The ‘Variegated’ tomatoes (above) are really starting to show their colours now. I’m particularly pleased with this one and pleased that I decided to grow them again. As I mentioned in a previous post, the tomatoes themselves aren’t much to write home about, but what’s fascinating is that they do start out variegated just like the plant, and ripen to red. It’s quite a visual treat. I’m hopeful that the year I grew them previously was just a bad year for this variety and the tomatoes will surprise me this time around.

Photo by Gayla Trail  All Rights Reserved

This tomato plant looks really big already but is a ‘Black Seaman,’ a determinate (bushing) variety that grows nicely-sized slicing tomatoes if you give it a big pot. I’ve gone as small as a foot-deep but a bigger pot, if you’ve got it, will grow a bigger plant. My first experience with this variety was wishy-washy but it has since gone on to become a favourite. I never go a year without growing one and I always recommend it to container gardeners.

Photo by Gayla Trail  All Rights Reserved

Remember when the naranjilla were teeny, tiny little things? They’ve had a slow start, but the seedlings are starting to come along to a decent size. They are very hairy now and you can see the beginnings of little thorns that will eventually turn into nasty rose-like thorns at maturity. Here’s a reminder of what it looks like at full size. Ouch.

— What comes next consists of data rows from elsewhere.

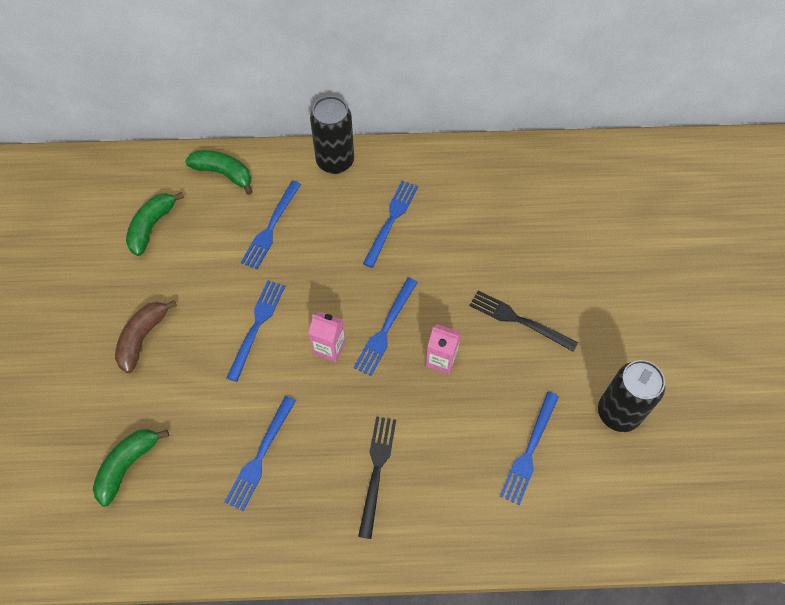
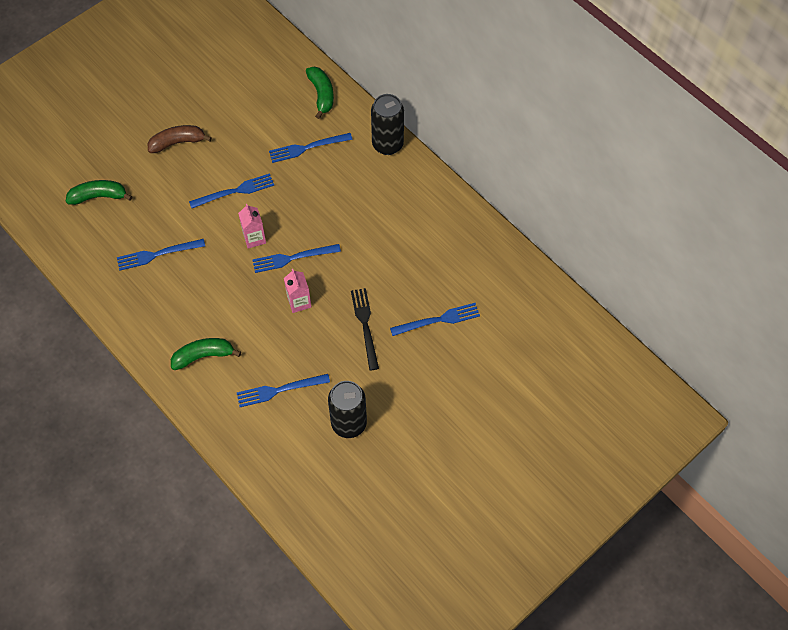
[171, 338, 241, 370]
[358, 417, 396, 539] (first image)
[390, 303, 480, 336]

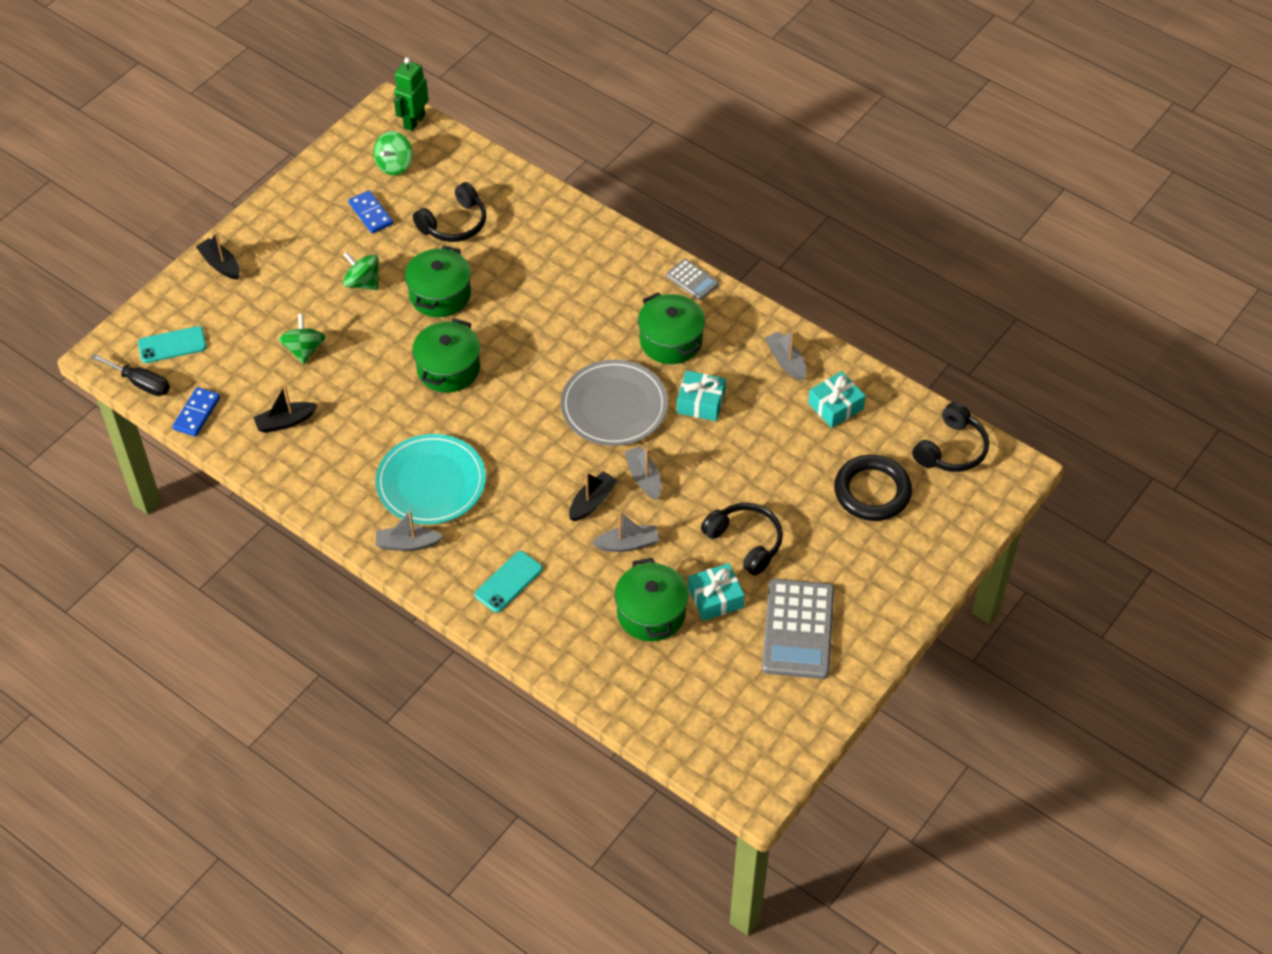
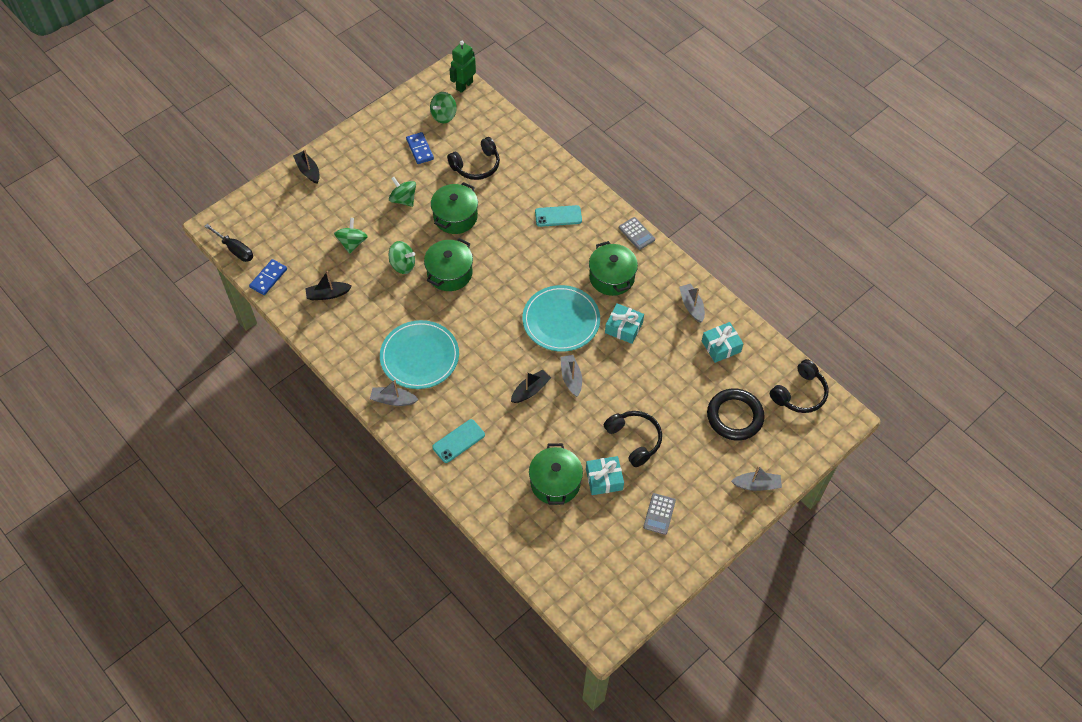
[535, 205, 582, 227]
[523, 285, 600, 352]
[731, 466, 782, 491]
[643, 493, 676, 535]
[389, 241, 415, 274]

Photo by Gayla Trail  All Rights Reserved
The naranjilla’s cousin, Morelle de Balbis (Solanum sisymbrifolium) is also beginning to put out thorns. I have allergies to some hairy plants in the garden including beans (just the plants), sunflowers, and globe thistle. If I rub against these plants with wet arms, I break out in hives. Even at this tiny size the Morelle de Balbis is proving to be a hazard. I’ve felt some minor itches when accidentally brushing against it’s teeny little thorns. You can bet I’ll be exercising caution when this thing reaches full size and maximum thorniness.

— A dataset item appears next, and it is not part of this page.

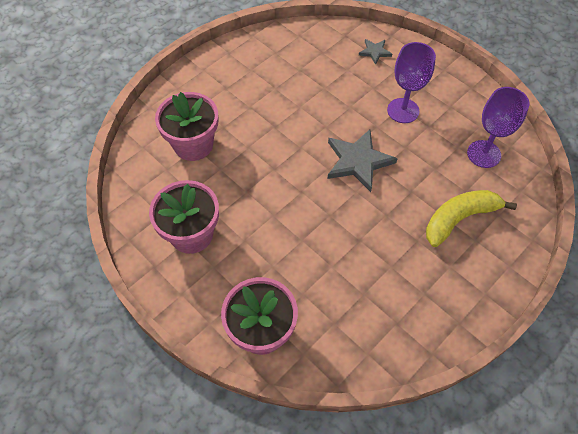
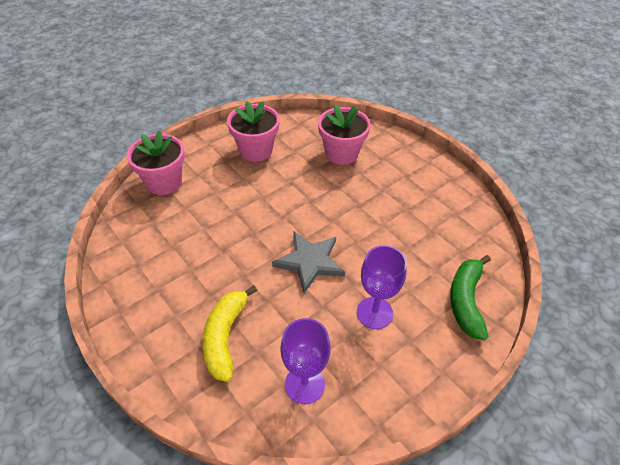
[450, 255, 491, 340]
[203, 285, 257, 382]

It should make an excellent, although purely ornamental candidate for the street garden.

p.s. I took all of these photos with my cellphone; hence the weirdness.

What about you? How are your seedlings coming along?

Gayla Trail
Gayla is a writer, photographer, and former graphic designer with a background in the Fine Arts, cultural criticism, and ecology. She is the author, photographer, and designer of best-selling books on gardening, cooking, and preserving.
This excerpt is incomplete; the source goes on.